Ultimately, the probability of President Trump’s impeachment will rest heavily on the midterm elections. First, it is unlikely that Mueller will offer a recommendation given the findings of his investigation until after the midterm elections. While the Special Counsel is under no obligation to adhere to the legislature’s timeline, restraint is Mueller’s best option in order to avoid influencing, or at least appearing to influence, the outcome of the election. Second, it remains in the hands of the soon-to-be-elected House of Representatives to choose a course of action based on Mueller’s recommendation. Many Republicans hold the conviction that following the midterm election, should a Democratic House of Representatives initiate the impeachment process, and should the Senate remain Republican, President Trump will remain in office. They go on to contend that just as the impeachment of President Clinton, Trump’s impeachment will help his approval ratings, securing his second term in 2020.

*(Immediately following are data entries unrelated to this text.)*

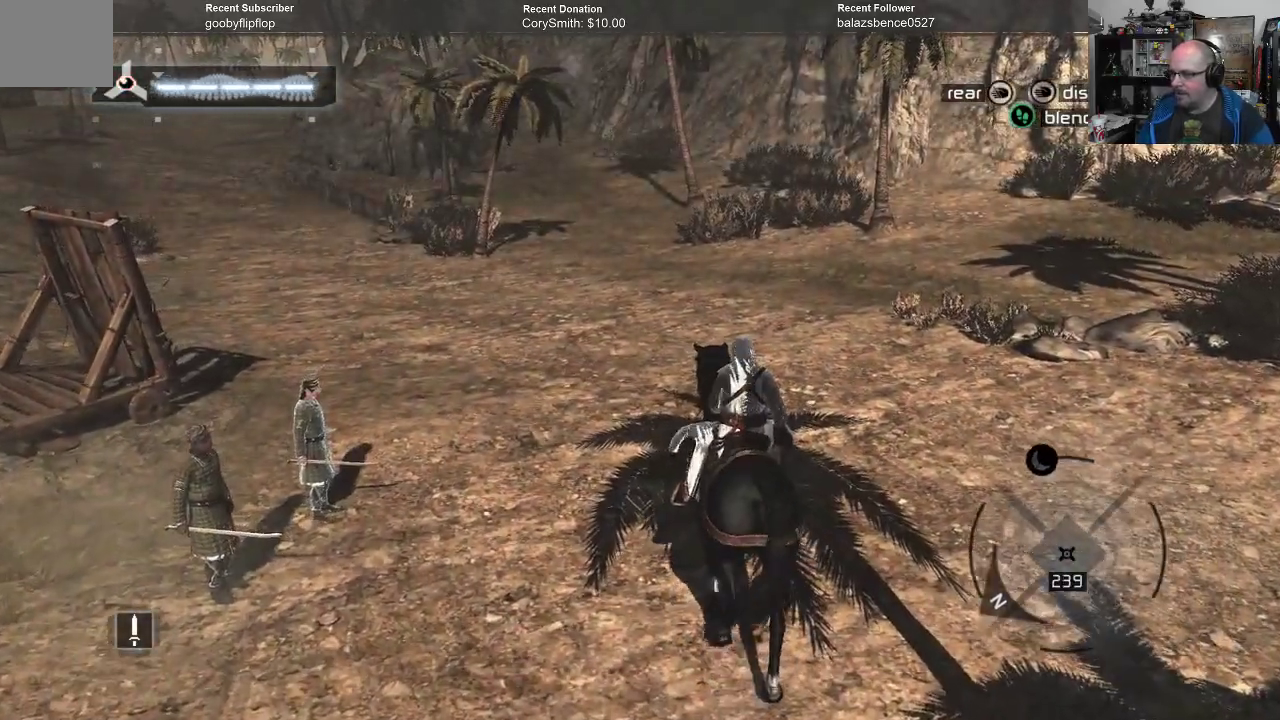
{"buttons": ["A"], "left_stick": "up", "right_stick": "center", "events": []}
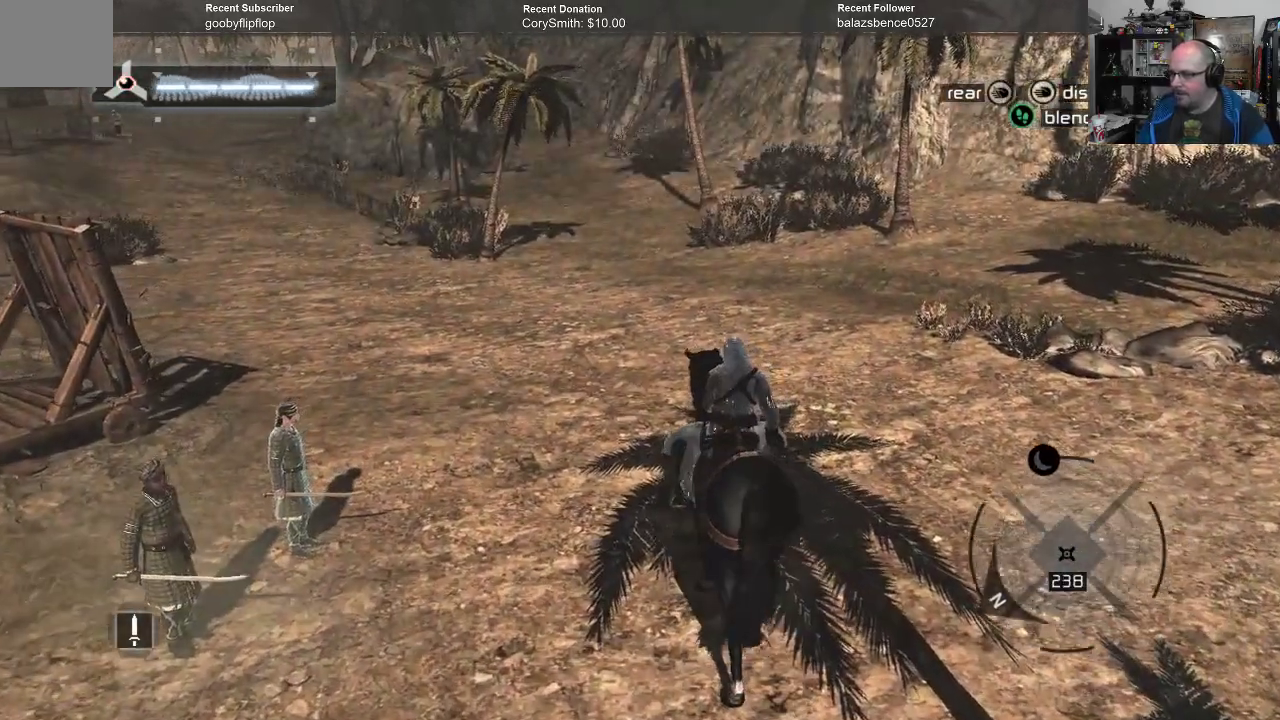
{"buttons": ["A"], "left_stick": "up", "right_stick": "center", "events": []}
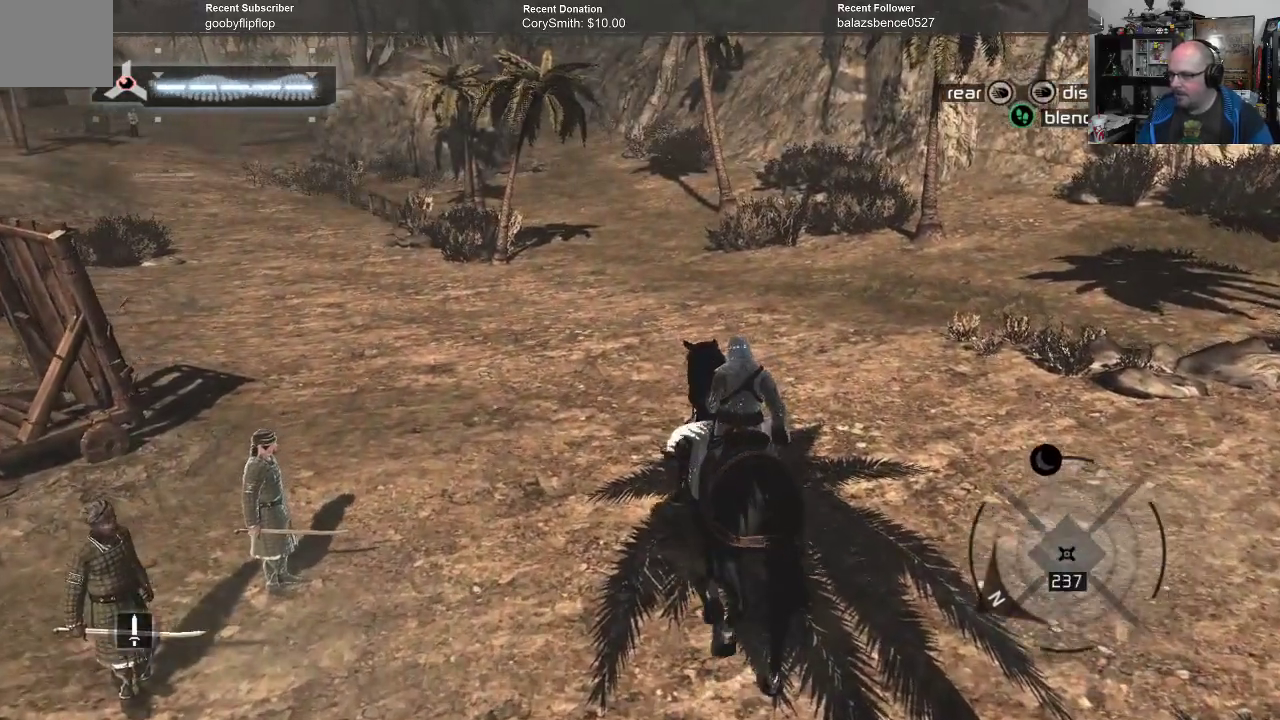
{"buttons": ["A"], "left_stick": "up", "right_stick": "center", "events": []}
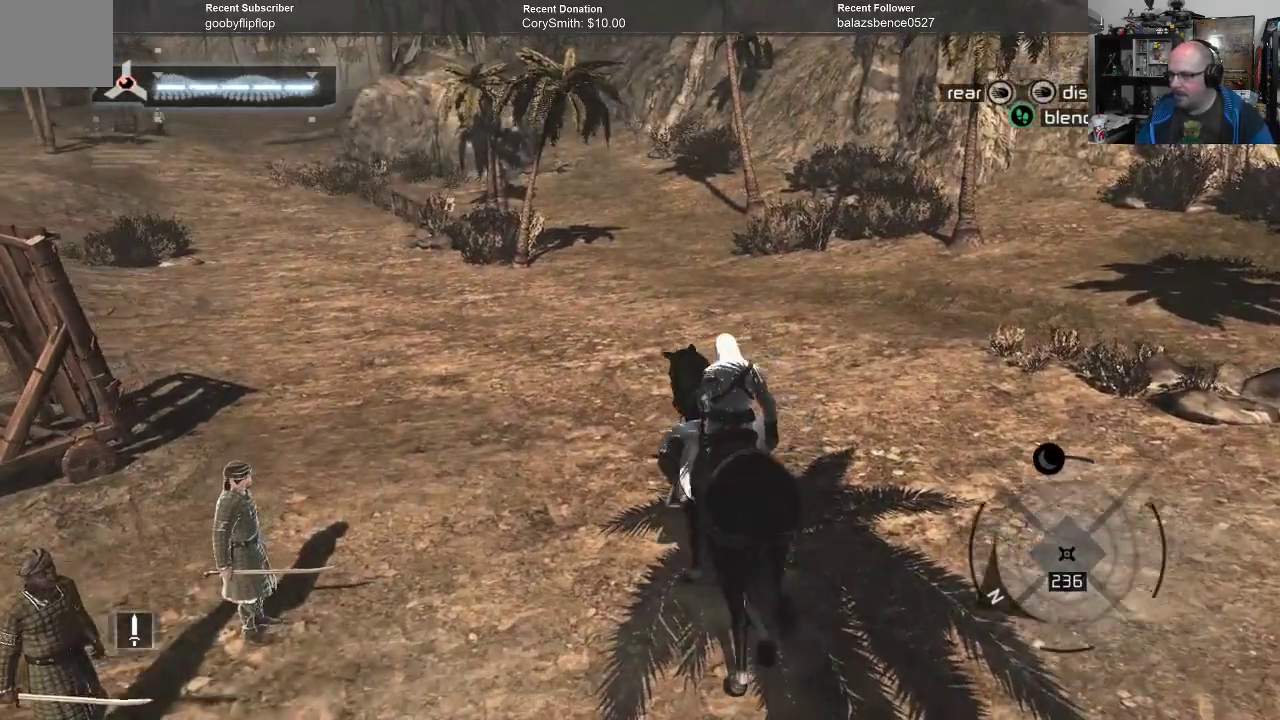
{"buttons": ["A"], "left_stick": "up", "right_stick": "center", "events": []}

Viewed in a different, more significant light, the issue of impeachment in many ways transcends the specific situation of President Trump: currently, it manifests as a symbolic struggle between party interests and the tenets of democracy. As partisanship has grown, the democratic values and proceedings established to unite and protect the interests of the federal political body have merely been treated as tools to further short-term, unilateral interests. By extension, while partisan politics has corrupted the investigation process irreparably, it is indispensable to maintain the recognition that the issue of impeachment at its core is not partisan. Rather, it poses a challenging question of morality and commitment to democratic values with which all elected officials and constituents must come to grips. With the constant stream of scandals, it feels as though the gravity of the Presidential office has been diminished; although, one may make the argument that given events such as Nixon’s Watergate and Clinton’s Monica Lewinsky scandal, the Presidency may never have retained this gravity in the first place.
Nevertheless, impeachment was not intended to and should not be a device used to further the unilateral interests of one party, whether it be to remove an Executive of the opposition or as a re-election scheme for the incumbent. As the Mueller investigation continues to unfold, such an awareness must be kept in mind when examining the specific situation of President Trump. Ultimately, impeachment is a safeguard against tyranny and the abuse of high office. The ability to question the commitment of, and potentially remove, the Executive represents the sanctity of democracy and the sovereign right of individuals to representation that upholds not only their interests, but their honor.